We will assess our mental health exploratory objective with the ASEBA YSR questionnaire.

The YSR questionnaire for adolescents aged 11-18 years assesses emotional and behavioral patterns. The participant reads 112 statements that describe children in their age group and rates how much each statement feels true for them on a 3-point Likert scale (Not True, Somewhat or Sometimes True, Very True or Often True). We hypothesize that the 930 mg/day group will have smaller raw scores of self-reported mental health problems on the ASEBA YSR questionnaire, including smaller scores on a scale of internalizing behaviors (comprising Anxious/Depressed, Withdrawn/Depressed, and Somatic Complaints) and smaller scores on a scale of externalizing behaviors (comprising Rule-Breaking Behavior and Aggressive Behavior).

Protocol Aim

This protocol aims to provide standardized instructions for administration of both CANTAB and ASEBA instruments in a virtually proctored testing environment to increase the feasibility of obtaining precise and valid measurements of adolescent cognition and mental health through remote testing.

Testing Environment and Equipment Setup

During the informed consent call, each adolescent and their parent worked with the study team to identify a suitable distraction-free environment for testing. This process included identification of a quiet room and a clutter-free desk or table at which the adolescent could complete testing. Additionally, the study team worked with the adolescent and their parent to determine the ideal time of day to complete testing so that the participants could be at their optimal performance. The time of day was the same across all testing days for each participant but varied between participants according to their schedule and preferences.

After the informed consent call but before the first day of testing, we sent the study participants the necessary materials, including a study-standardized tablet, a tablet case, and noise-canceling headphones. Providing standardized study materials to all participants intends to prevent variation in test delivery that could arise from device hardware or software differences.

Before commencing each day of testing, the study proctor verifies that the participant’s cell phone is silenced and stored out of sight. Next, the proctor ensures the participant is in their prespecified location, wearing study-provided noise-canceling headphones and using the study-provided tablet.

Testing Procedures

Participants complete testing over 3 days within a 1-week window, as depicted in . All testing sessions are proctored by study coordinators over videoconferencing software. The study coordinators are blinded to the participants’ original group allocation.

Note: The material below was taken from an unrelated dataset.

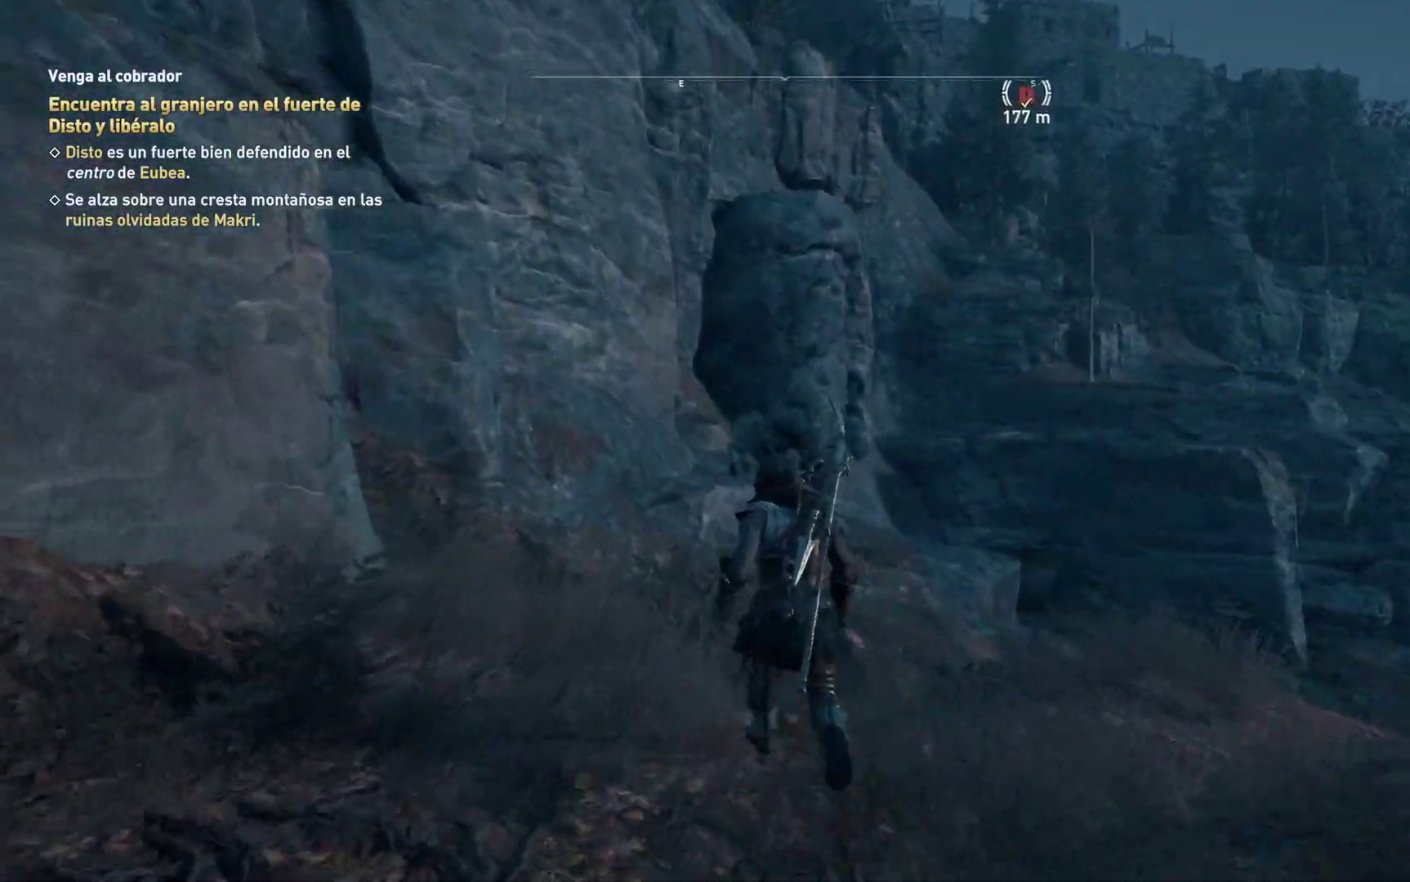
{"dt_ms": 500, "buttons": [], "left_stick": "up", "right_stick": "center", "events": []}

When a participant joins the secure videoconferencing call, the study proctor guides the participant to use the tablet camera to confirm that the participant is in the prespecified quiet testing space. After the proctor approves the testing environment, the participant returns to their seat and shares their screen for test proctoring. If testing space modifications are necessary, the proctor directs the participant to remove distractions or relocate.

Before testing begins, the participants are given an opt-out option so that if they feel unprepared to do their best, the study team can reschedule the session.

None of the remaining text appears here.